117 Publié le 05/05/2017 par La Rédaction

La proposition ne figurait pas au programme du candidat et promet de faire couler beaucoup d’encre : finie la République de 1958, place à « une entité plus efficiente et rationalisée ».

 

Alors que la victoire se précise pour le mirifique candidat du centre-droite-gauche-milieu, son projet et sa personnalité se dessinent d’autant en filigrane. Deux jours à peine après la gabegie à laquelle il s’est livré dimanche soir à la Rotonde – véritable Fouquet’s de la classe moyenne avec des plats à 28€ – Emmanuel Macron est apparu mardi devant les journalistes dans ses atours de laquais du grand capital, muni d’une proposition choc : transformer le pays en entreprise, au sens propre.

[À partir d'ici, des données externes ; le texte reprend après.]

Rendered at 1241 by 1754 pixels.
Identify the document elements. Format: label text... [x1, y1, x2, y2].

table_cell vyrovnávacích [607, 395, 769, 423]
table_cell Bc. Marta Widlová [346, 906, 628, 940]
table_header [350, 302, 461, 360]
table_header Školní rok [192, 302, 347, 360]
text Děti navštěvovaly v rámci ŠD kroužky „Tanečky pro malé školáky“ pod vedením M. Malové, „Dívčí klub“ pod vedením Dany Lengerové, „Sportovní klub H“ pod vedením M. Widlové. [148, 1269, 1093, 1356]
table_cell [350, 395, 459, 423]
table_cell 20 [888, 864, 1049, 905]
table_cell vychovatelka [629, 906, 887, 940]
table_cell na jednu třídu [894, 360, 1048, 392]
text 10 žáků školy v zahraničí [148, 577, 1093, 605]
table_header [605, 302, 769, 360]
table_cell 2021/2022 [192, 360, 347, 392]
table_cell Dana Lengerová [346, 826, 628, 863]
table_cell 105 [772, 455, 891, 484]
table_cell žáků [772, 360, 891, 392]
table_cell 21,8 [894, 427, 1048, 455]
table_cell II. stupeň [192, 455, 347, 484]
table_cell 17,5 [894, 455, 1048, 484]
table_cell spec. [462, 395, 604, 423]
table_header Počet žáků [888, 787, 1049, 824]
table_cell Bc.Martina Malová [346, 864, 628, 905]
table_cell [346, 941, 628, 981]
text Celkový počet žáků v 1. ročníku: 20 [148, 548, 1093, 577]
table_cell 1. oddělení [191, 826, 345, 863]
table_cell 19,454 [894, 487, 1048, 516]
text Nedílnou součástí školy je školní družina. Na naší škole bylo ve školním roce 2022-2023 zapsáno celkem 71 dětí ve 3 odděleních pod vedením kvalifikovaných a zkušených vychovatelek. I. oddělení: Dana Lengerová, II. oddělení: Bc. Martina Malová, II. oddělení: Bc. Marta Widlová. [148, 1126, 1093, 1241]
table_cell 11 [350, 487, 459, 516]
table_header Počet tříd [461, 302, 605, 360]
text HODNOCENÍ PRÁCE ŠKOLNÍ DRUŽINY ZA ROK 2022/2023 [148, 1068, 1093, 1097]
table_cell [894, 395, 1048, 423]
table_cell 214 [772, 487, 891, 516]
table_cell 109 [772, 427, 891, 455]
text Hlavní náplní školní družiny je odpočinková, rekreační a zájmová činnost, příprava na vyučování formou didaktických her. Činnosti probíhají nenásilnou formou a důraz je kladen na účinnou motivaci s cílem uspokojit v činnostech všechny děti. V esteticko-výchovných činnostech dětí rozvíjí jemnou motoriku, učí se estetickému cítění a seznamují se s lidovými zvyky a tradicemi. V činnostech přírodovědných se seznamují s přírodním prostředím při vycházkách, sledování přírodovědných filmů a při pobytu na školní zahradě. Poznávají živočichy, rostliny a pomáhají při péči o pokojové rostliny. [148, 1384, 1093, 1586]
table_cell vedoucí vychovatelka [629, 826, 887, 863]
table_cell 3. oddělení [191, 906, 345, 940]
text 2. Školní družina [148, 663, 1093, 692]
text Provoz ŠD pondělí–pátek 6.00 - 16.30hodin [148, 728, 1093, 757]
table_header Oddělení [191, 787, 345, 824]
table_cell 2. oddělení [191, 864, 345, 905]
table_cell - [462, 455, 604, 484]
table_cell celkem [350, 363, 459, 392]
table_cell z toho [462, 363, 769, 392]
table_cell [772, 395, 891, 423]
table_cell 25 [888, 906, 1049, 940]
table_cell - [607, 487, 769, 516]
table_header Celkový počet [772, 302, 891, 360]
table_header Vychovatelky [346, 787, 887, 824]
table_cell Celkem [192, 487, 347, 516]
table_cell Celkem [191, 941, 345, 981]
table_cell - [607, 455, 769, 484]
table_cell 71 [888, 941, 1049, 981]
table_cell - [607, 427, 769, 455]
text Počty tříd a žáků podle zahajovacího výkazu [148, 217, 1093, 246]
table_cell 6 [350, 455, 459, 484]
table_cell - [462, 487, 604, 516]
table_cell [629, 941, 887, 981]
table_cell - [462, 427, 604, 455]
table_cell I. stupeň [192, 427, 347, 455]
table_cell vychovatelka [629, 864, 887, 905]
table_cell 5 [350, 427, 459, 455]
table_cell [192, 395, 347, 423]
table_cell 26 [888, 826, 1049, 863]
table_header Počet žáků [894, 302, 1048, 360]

Ainsi, à l’inverse de ce que dicte l’étiquette dans les transports en commun, « la vieille dame fatiguée » qu’est la Ve République va devoir céder son strapontin de l’Histoire à France SA®, « ma VIe République à moi : une entreprise connectée, novatrice et dynamique ». Exit également le décorum et les symboles de la France de papa : le triptyque « liberté, égalité, fraternité » sera remplacé par « synergies, optimisation, flexibilité », le bonnet phrygien par un casque de chantier et les rameaux de chêne et d’olivier par des câbles Ethernet. Le buste de Marianne ? S’y substituera le portrait de l’industrielle/entrepreneuse/start-upeuse la plus efficiente de l’année, « façon meilleure employée du mois » souligne Faustine Malandé, la subjuguante directrice de campagne adjointe.

Un conseil d’administration se substituera au Parlement dès l’automne

France SA® prendra la forme d’une société par actions, cotée sur les principales places boursières mondiales. Renonçant au titre « suranné » de président de la République, Emmanuel Macron en sera le PDG et actionnaire majoritaire. Pour l’épauler dans sa tâche, un conseil d’administration remplacera le Parlement dès l’automne, chargé notamment des relations entre le gouvernement et les actionnaires de cette nouvelle entité. Une refonte des relations diplomatiques est également prévue : les ambassadeurs en poste « dans les pays nuls, genre le Ghana ou les Fidji » seront repositionnés auprès d’ « acteurs plus pertinents comme Total ou Monsanto ».

Cette réforme en profondeur ne fait naturellement pas l’unanimité : si Wall Street et la City ont célébré l’annonce par une ouverture en hausse de 177% et une offrande de 80 kilos de cocaïne pure au dieu Dollar, le candidat déçu Jean-Luc Mélenchon a en revanche perdu son sang-froid ce matin au micro de France Inter : dans un flot de paroles hurlé à 155 décibels, soit le niveau d’un avion de chasse, seuls pouvaient être discernés les termes « argent », « système », « forces occultes » et « pourceau capitaliste ». Évacué en civière et camisole, le leader de la France insoumise n’a, de fait, toujours pas donné de consigne de vote.